§ Problem description: Given the records underneath, please repeat exactly the lines from the line with "Tìm hướng phát triển du lịch y tế" through the line with "Einzelnes Ergebnis wird angezeigt", passing over any picture.

§ Provided data:
------------

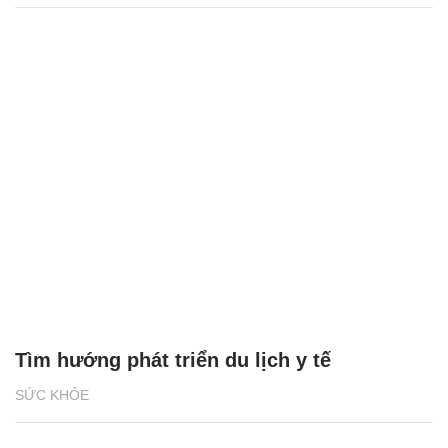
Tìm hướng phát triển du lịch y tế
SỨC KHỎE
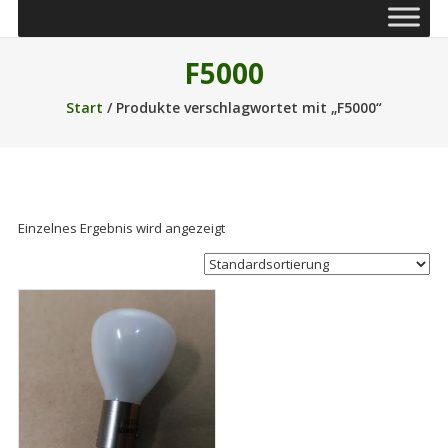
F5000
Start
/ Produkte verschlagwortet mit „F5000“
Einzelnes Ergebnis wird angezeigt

------------

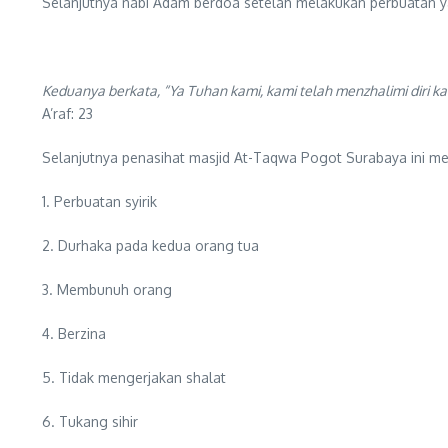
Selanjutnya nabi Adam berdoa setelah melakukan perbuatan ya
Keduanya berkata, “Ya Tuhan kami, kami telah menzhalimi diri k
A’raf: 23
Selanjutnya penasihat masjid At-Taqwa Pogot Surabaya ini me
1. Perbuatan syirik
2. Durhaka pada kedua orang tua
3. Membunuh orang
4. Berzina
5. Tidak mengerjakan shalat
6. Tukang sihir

------------

§ Output:
Tìm hướng phát triển du lịch y tế
SỨC KHỎE
F5000
Start
/ Produkte verschlagwortet mit „F5000“
Einzelnes Ergebnis wird angezeigt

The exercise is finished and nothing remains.